● **Job item a**:
In the abstract on voice navigation of how-to videos, why is voice input described as a natural fit for watching videos of physical tasks?

● **Source text**:
Minsuk Chang

Anh Truong
Adobe Research Stanford University
Oliver Wang
Adobe Research

Maneesh Agrawala
Stanford University

Juho Kim


When watching how-to videos related to physical tasks, users’ hands are often occupied by the task, making voice input a natural fit. To better understand the design space of voice interactions for how-to video navigation, we conducted three think-aloud studies using: 1) a traditional video interface, 2) a research probe providing a voice controlled video interface, and 3) a wizard-of-oz interface. From the studies, we distill seven navigation objectives and their underlying intents: pace control pause, content alignment pause, video control pause, reference jump, replay jump, skip jump, and peek jump. Our analysis found that users’ navigation objectives and intents affect the choice of referent type and referencing approach in command utterances. Based on our findings, we recommend to 1) support conversational strategies like sequence expansions and command queues, 2) allow users to identify and refine their navigation objectives explicitly, and 3) support the seven interaction intents.

● **Job item b**:
Can you write out the rows below word for word, starting with the line that contains "Dollar Plan, um die Arktis" and going on through the end of the rows, and leave the pictures out of your answer?

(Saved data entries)
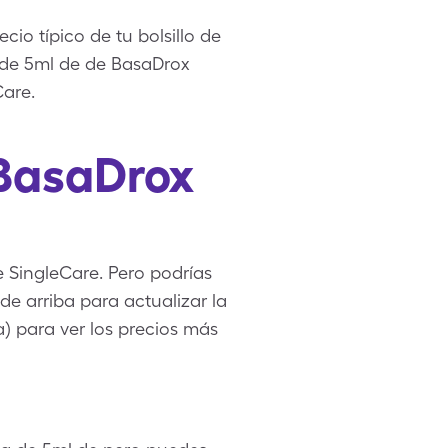
io típico de tu bolsillo de
a de 5ml de de BasaDrox
are.
 BasaDrox
 SingleCare. Pero podrías
e arriba para actualizar la
a) para ver los precios más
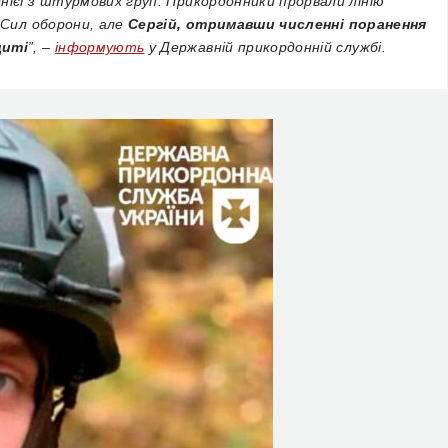
ієї з штурмових груп. Прикордонники прорвали лінію
 Сил оборони, але
Сергій, отримавши численні поранення
щиті
”, –
інформують
у Державній прикордонній службі.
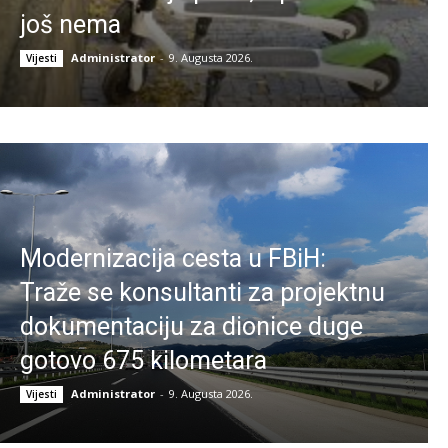
još nema
Administrator
-
9. Augusta 2026.
Vijesti
Modernizacija cesta u FBiH:
Traže se konsultanti za projektnu
dokumentaciju za dionice duge
gotovo 675 kilometara
Administrator
-
9. Augusta 2026.
Vijesti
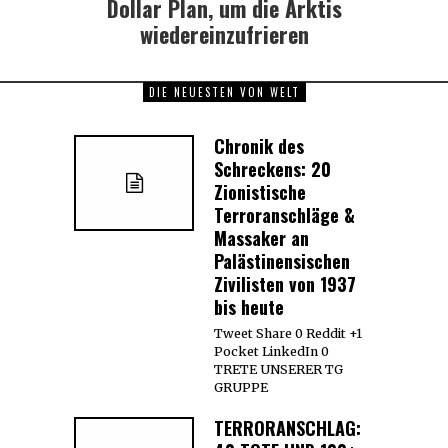
Dollar Plan, um die Arktis
wiedereinzufrieren
DIE NEUESTEN VON WELT
Chronik des
Schreckens: 20
Zionistische
Terroranschläge &
Massaker an
Palästinensischen
Zivilisten von 1937
bis heute
Tweet Share 0 Reddit +1
Pocket LinkedIn 0
TRETE UNSERER TG
GRUPPE
TERRORANSCHLAG:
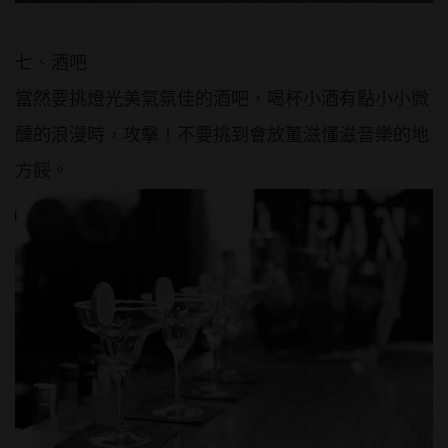
七、酒吧
當然要挑燈光美氣氛佳的酒吧，喝杯小酒有點小小微
醺的浪漫時，攻擊！不要挑到會放董滋懂滋音樂的地
方餒。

● **Response a**:
Users' hands are often occupied by the task.

● **Response b**:
Dollar Plan, um die Arktis
wiedereinzufrieren
DIE NEUESTEN VON WELT
Chronik des
Schreckens: 20
Zionistische
Terroranschläge &
Massaker an
Palästinensischen
Zivilisten von 1937
bis heute
Tweet Share 0 Reddit +1
Pocket LinkedIn 0
TRETE UNSERER TG
GRUPPE
TERRORANSCHLAG:
七、酒吧
當然要挑燈光美氣氛佳的酒吧，喝杯小酒有點小小微
醺的浪漫時，攻擊！不要挑到會放董滋懂滋音樂的地
方餒。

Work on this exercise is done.